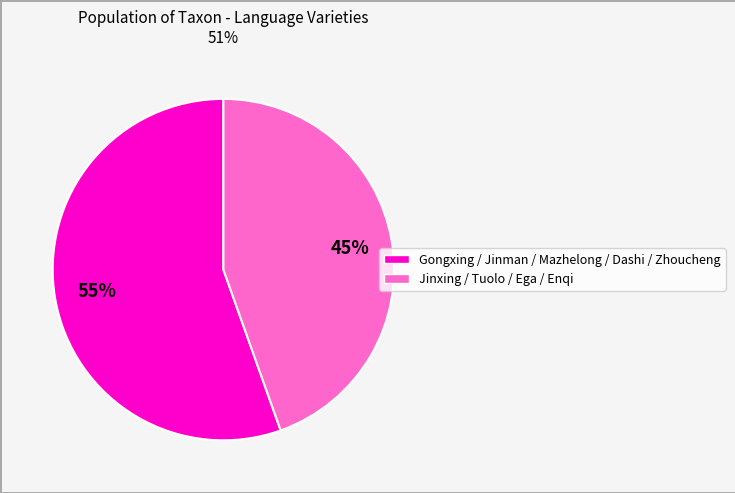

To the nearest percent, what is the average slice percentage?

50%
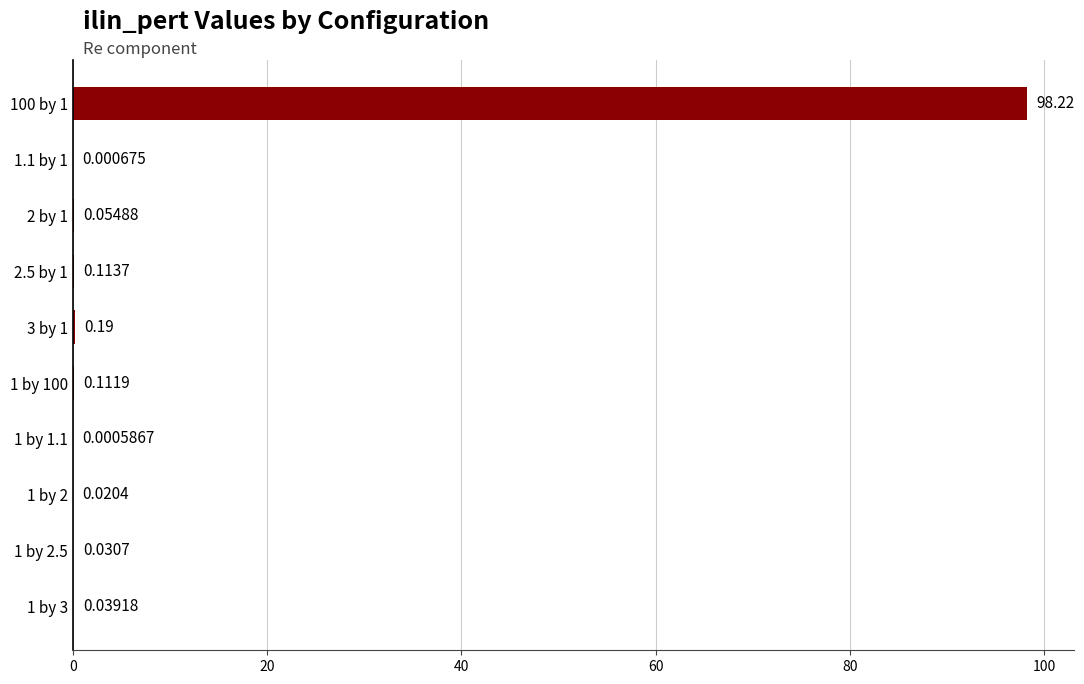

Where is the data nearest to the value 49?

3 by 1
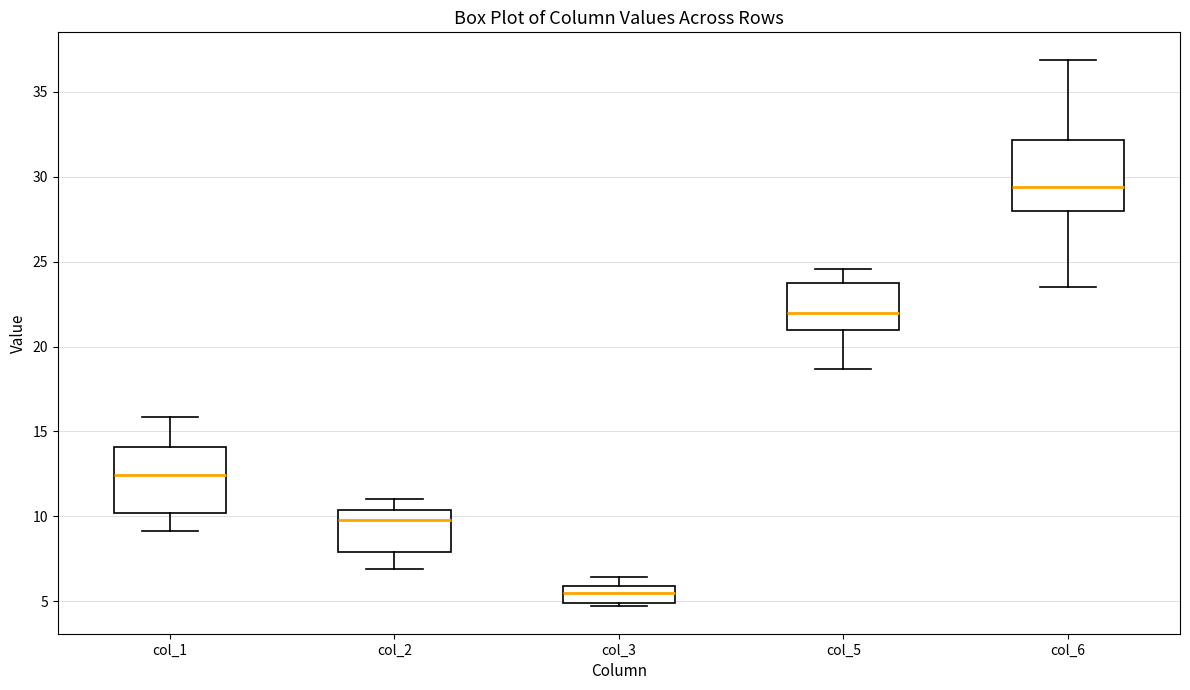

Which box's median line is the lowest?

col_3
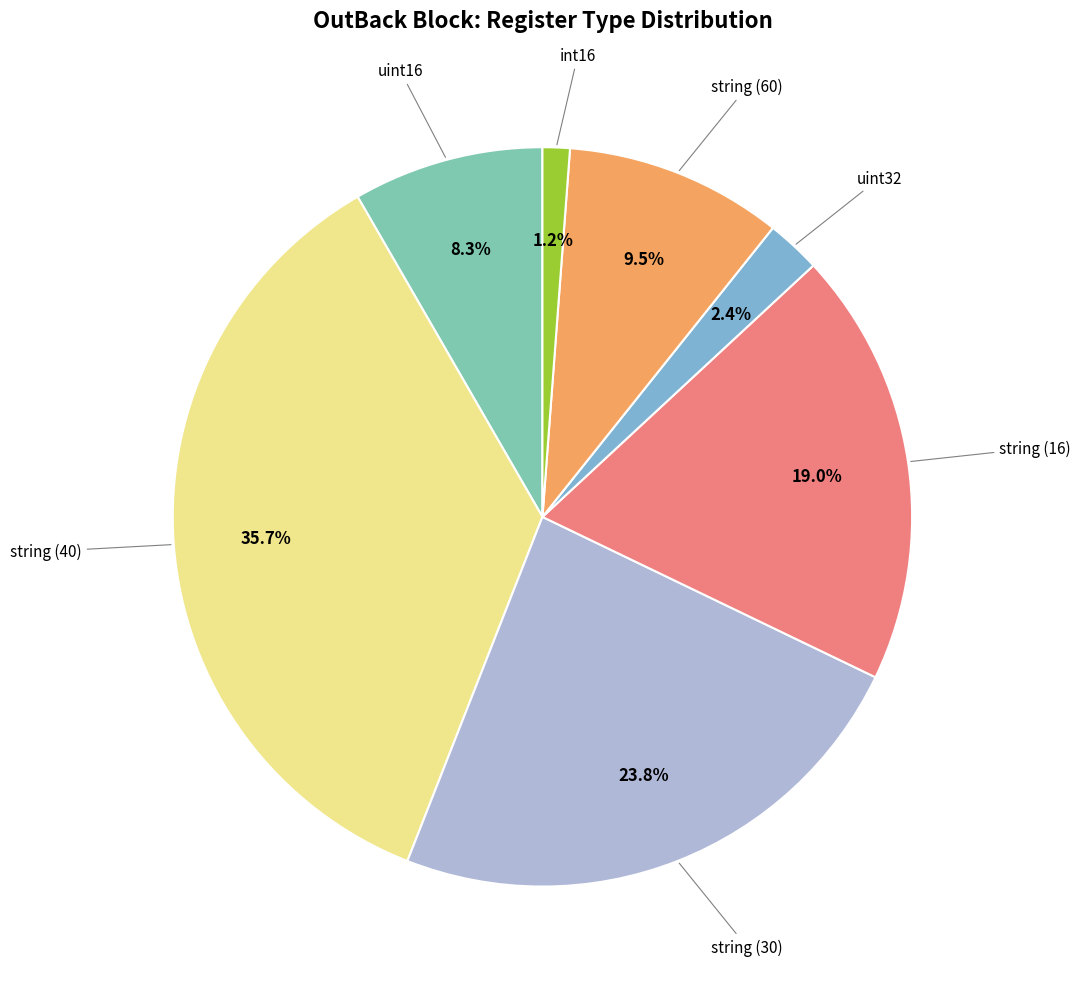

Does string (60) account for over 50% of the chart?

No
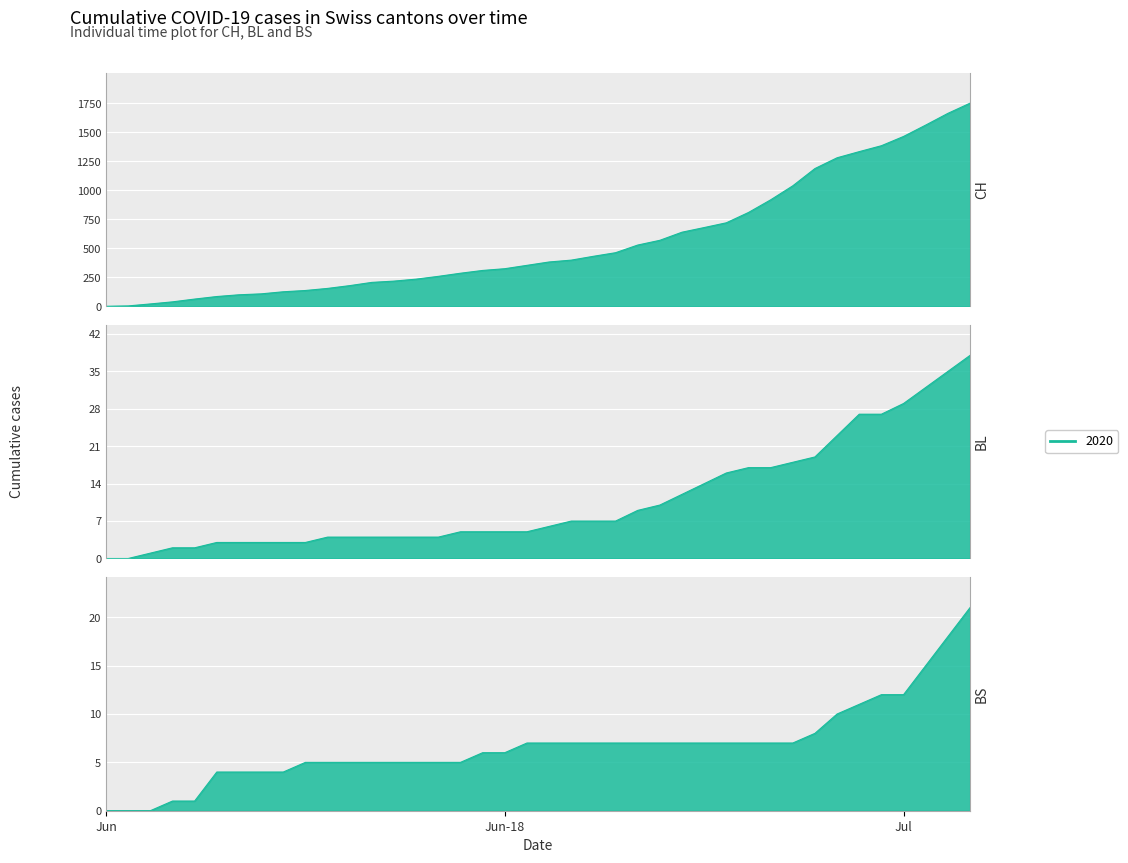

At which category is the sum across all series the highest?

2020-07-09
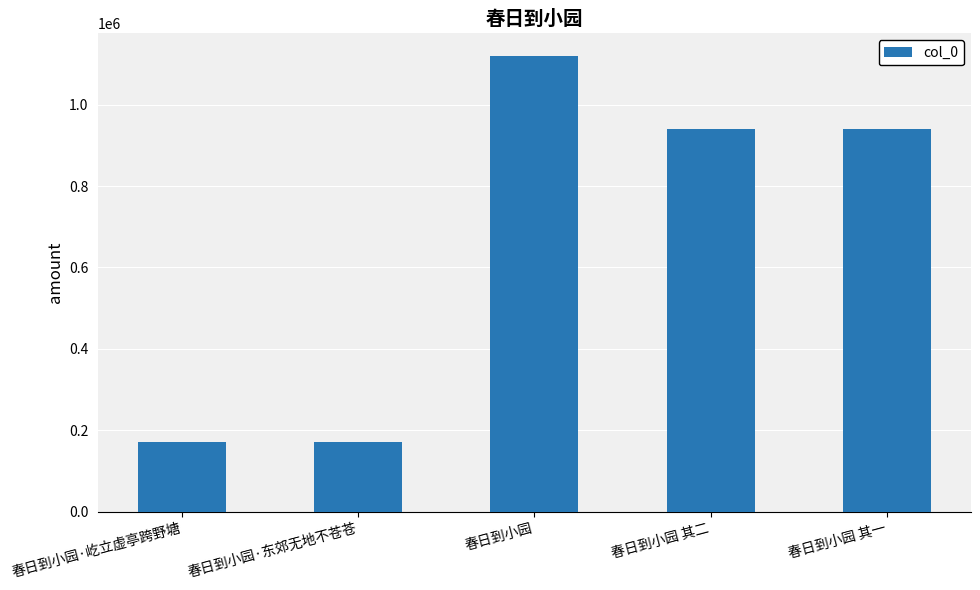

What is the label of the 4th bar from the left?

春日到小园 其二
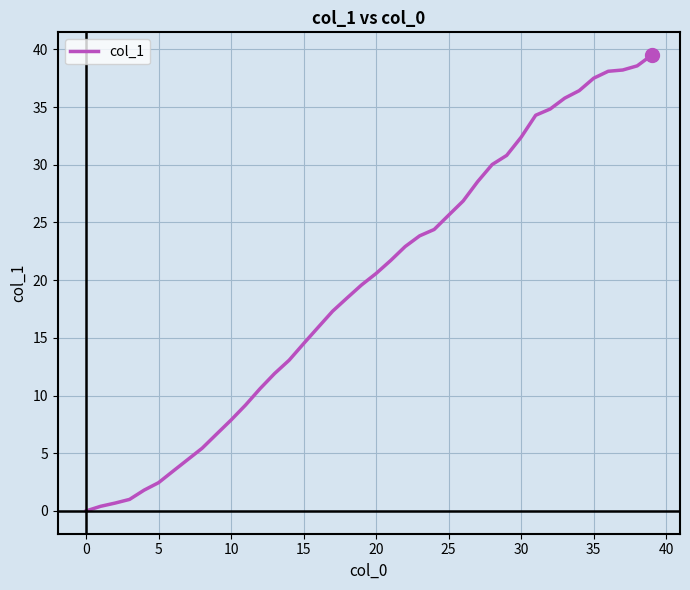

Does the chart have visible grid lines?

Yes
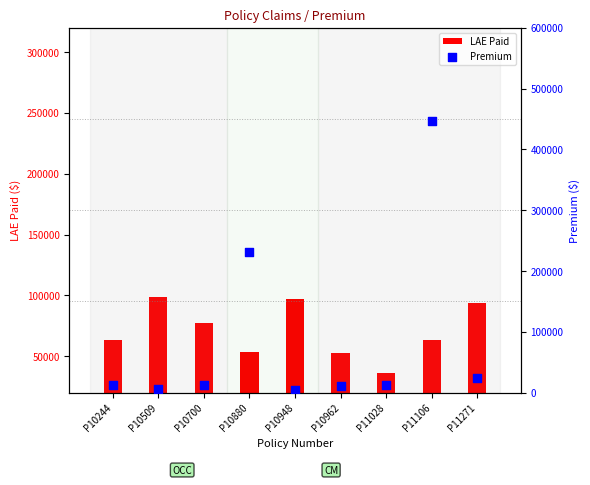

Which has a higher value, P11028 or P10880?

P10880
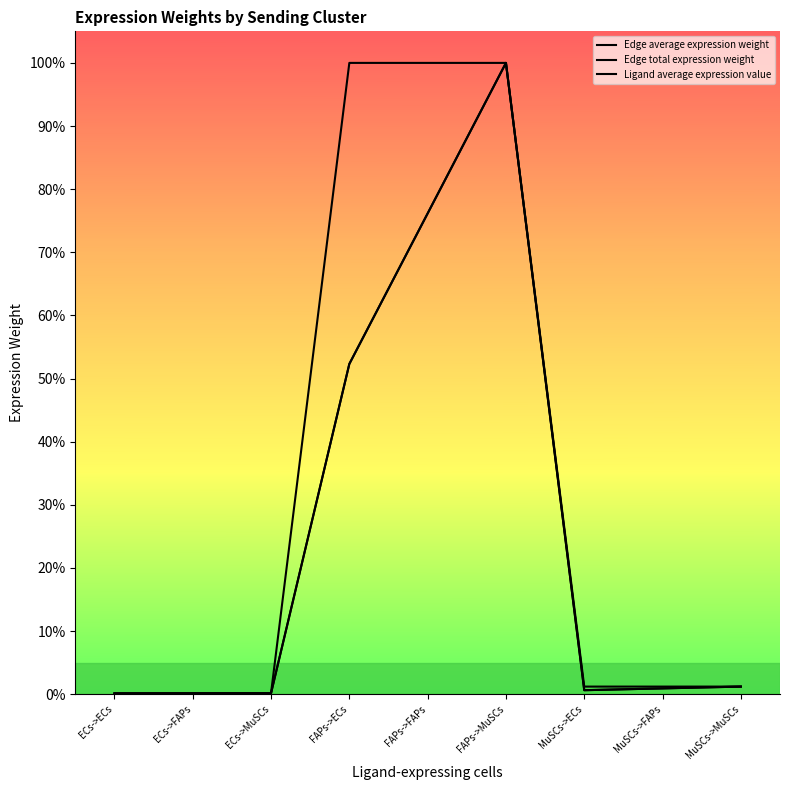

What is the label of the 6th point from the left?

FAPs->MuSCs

- **Task directions**
Tally how many of the lines above contain the word "left", and give only that number.

- **Solution to this problem**
2